WHAT THE TASK ASKS: Restate word for word the lines below, from the one containing "mouse_move(553, 434)" through the final line, with no pictures included.

[DATA SECTION Boundary: Start]

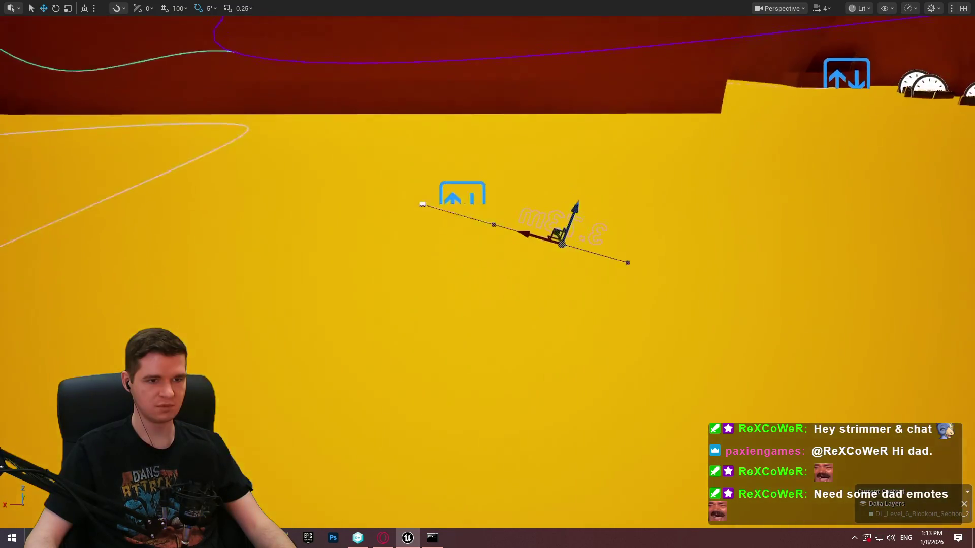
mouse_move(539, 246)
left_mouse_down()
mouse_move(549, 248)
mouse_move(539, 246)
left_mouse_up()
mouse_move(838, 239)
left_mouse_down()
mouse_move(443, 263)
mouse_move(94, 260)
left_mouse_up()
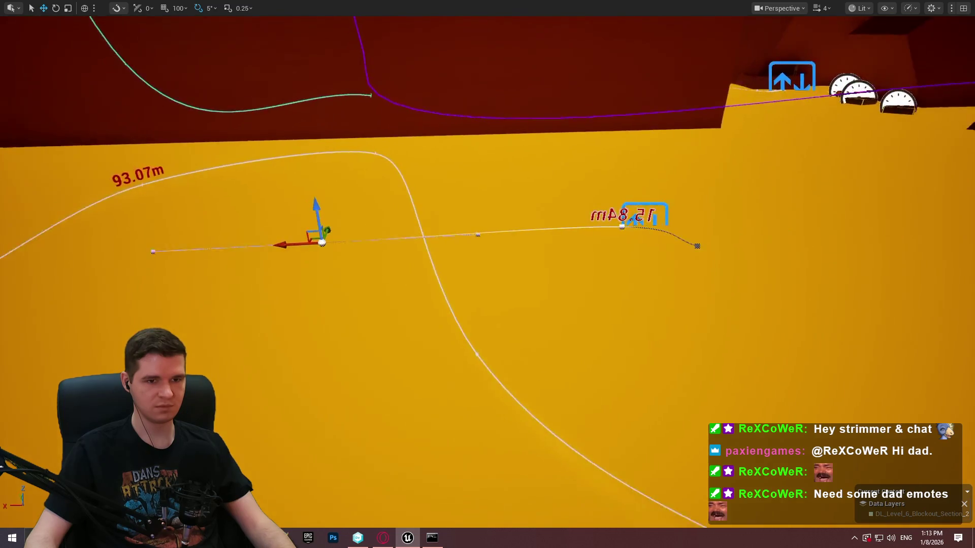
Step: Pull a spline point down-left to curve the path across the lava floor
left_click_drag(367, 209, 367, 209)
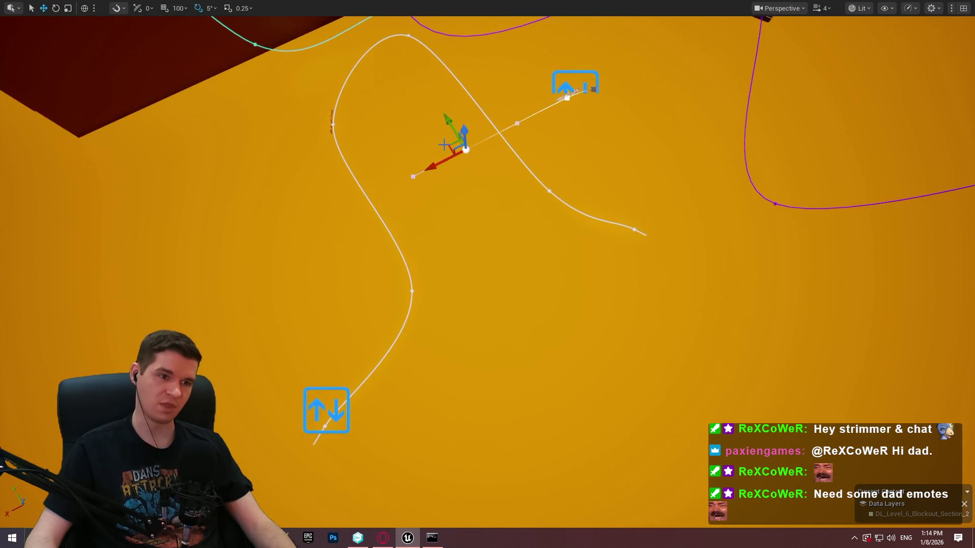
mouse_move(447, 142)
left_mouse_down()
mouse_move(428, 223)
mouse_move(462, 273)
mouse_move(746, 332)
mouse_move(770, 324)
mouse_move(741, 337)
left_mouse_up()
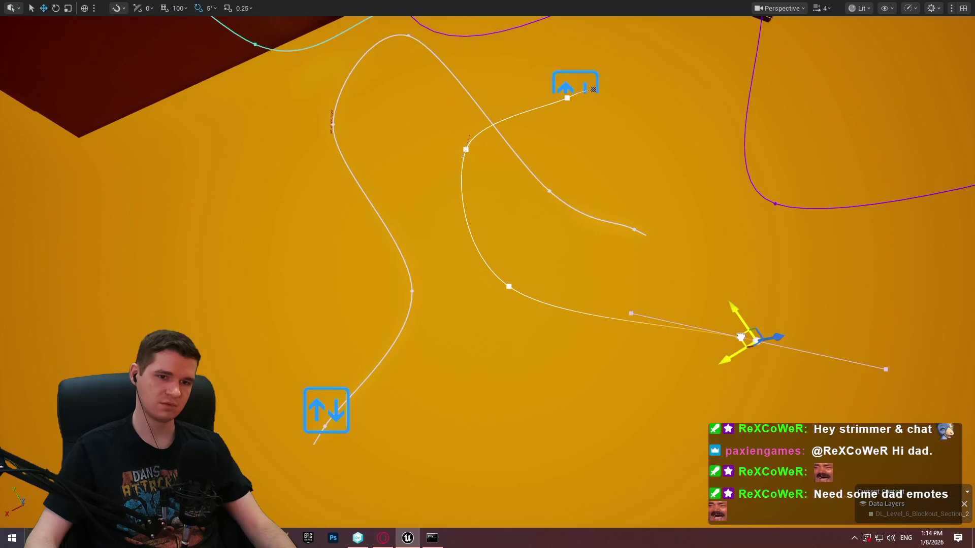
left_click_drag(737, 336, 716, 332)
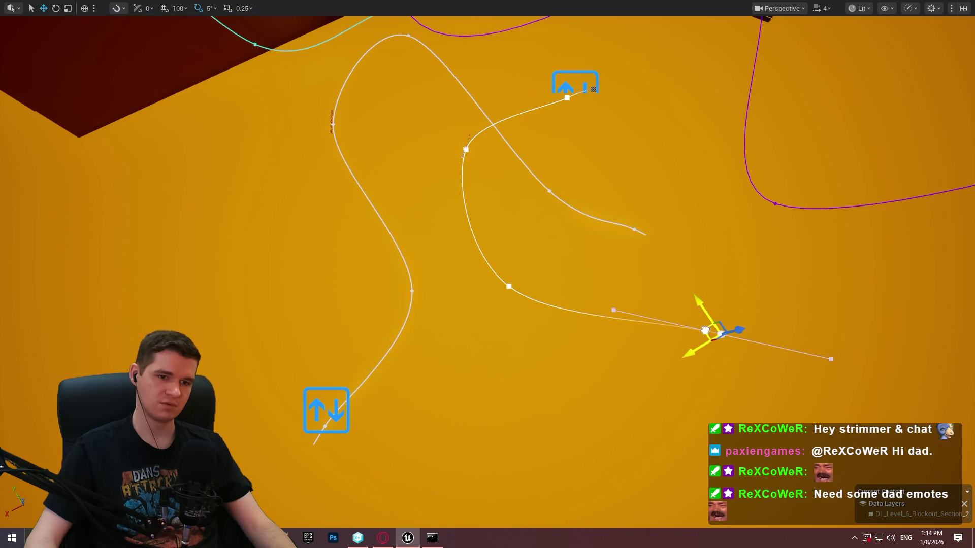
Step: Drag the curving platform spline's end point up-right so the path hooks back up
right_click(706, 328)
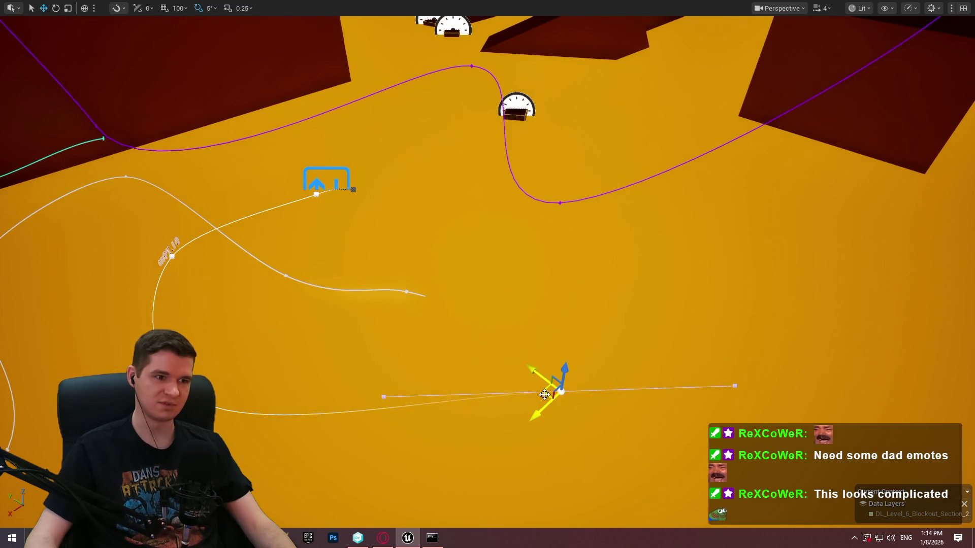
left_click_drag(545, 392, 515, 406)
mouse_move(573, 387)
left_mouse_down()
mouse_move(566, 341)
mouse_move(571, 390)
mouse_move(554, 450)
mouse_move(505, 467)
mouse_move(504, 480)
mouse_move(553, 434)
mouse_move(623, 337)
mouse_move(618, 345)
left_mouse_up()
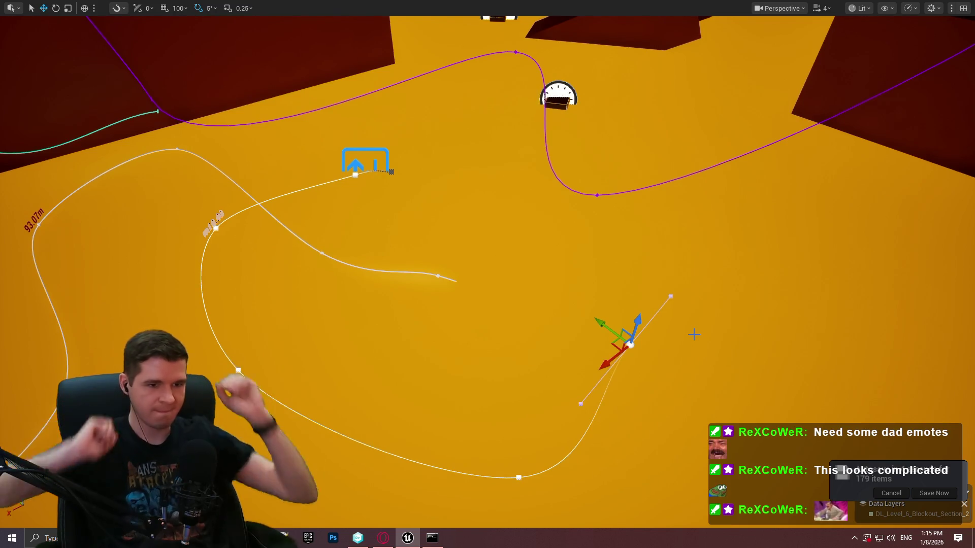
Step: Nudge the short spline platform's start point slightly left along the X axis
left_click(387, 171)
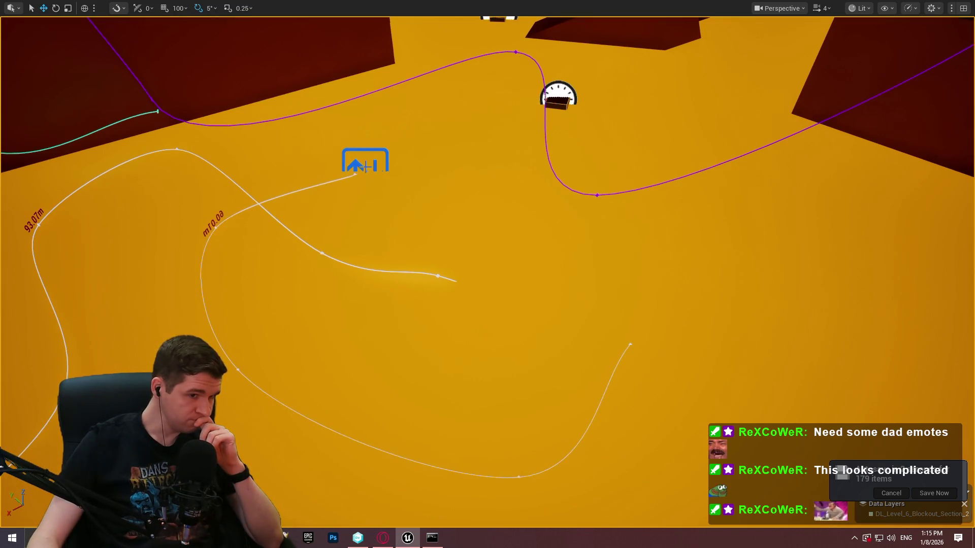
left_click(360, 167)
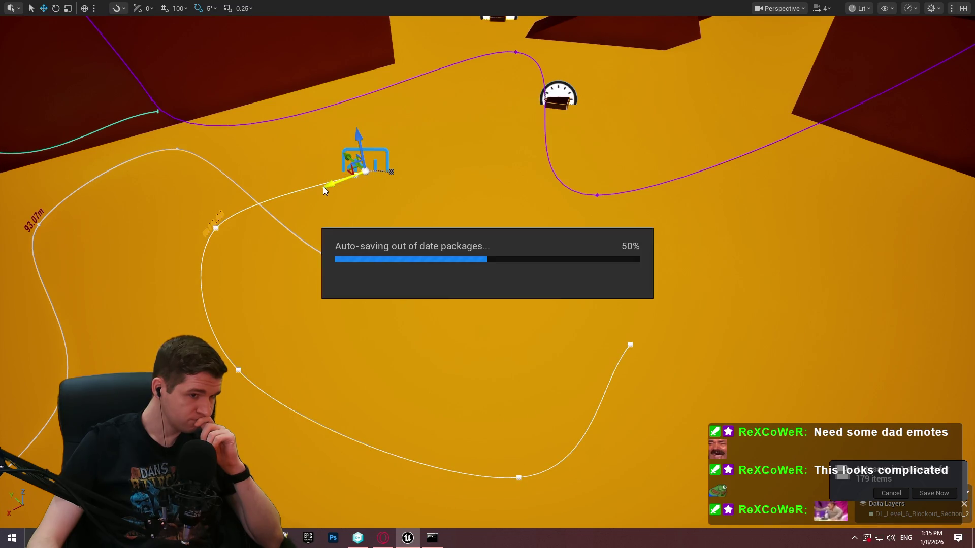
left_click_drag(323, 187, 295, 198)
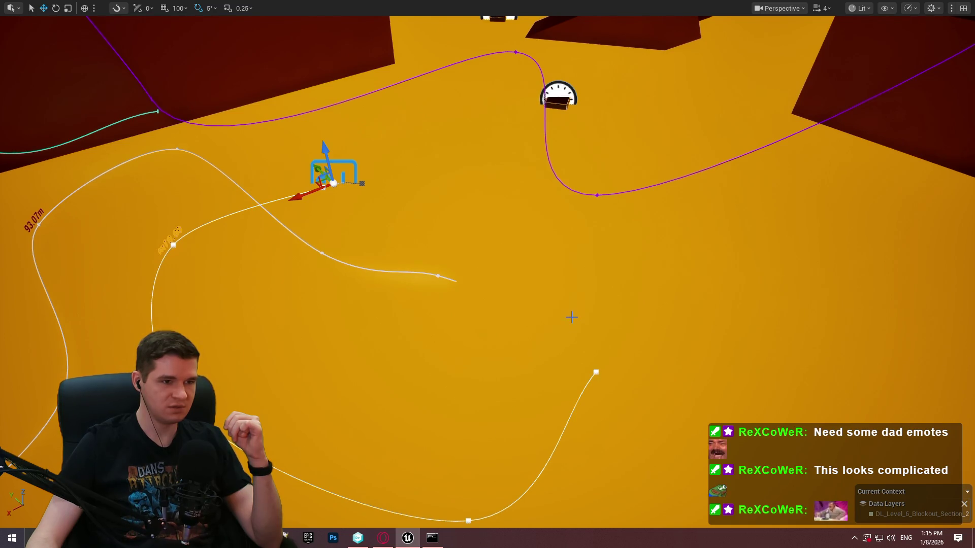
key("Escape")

[DATA SECTION Boundary: End]

RESULT FOR THIS EXERCISE:
mouse_move(553, 434)
mouse_move(623, 337)
mouse_move(618, 345)
left_mouse_up()
Step: Nudge the short spline platform's start point slightly left along the X axis
left_click(387, 171)
left_click(360, 167)
left_click_drag(323, 187, 295, 198)
key("Escape")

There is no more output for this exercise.